(Source records)
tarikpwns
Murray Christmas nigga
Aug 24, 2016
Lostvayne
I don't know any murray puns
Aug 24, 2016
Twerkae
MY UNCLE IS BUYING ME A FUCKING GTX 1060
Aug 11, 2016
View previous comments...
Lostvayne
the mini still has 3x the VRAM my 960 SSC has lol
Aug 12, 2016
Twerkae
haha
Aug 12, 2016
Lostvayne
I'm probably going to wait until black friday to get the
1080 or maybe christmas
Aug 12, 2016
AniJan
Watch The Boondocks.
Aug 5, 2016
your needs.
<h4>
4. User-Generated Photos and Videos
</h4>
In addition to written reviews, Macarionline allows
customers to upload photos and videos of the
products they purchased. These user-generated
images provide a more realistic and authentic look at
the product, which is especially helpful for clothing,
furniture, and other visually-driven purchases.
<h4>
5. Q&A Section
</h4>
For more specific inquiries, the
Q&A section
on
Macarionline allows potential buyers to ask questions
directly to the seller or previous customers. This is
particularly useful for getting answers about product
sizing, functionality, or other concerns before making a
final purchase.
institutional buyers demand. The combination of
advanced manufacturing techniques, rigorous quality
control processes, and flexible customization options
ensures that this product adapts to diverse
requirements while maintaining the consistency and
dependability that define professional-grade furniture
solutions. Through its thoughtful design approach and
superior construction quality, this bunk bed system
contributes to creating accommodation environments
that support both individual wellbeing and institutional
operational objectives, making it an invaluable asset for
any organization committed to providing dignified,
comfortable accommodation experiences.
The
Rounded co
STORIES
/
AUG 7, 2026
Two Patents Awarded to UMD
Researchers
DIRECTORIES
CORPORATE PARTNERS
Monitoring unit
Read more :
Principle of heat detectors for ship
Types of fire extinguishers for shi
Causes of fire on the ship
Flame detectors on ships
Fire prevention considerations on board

- [WHAT YOU HAVE TO DO]: Each line from the one containing "Monitoring unit" to the end of the records should be echoed exactly, and no other line.

- [ANSWER AREA]:
Monitoring unit
Read more :
Principle of heat detectors for ship
Types of fire extinguishers for shi
Causes of fire on the ship
Flame detectors on ships
Fire prevention considerations on board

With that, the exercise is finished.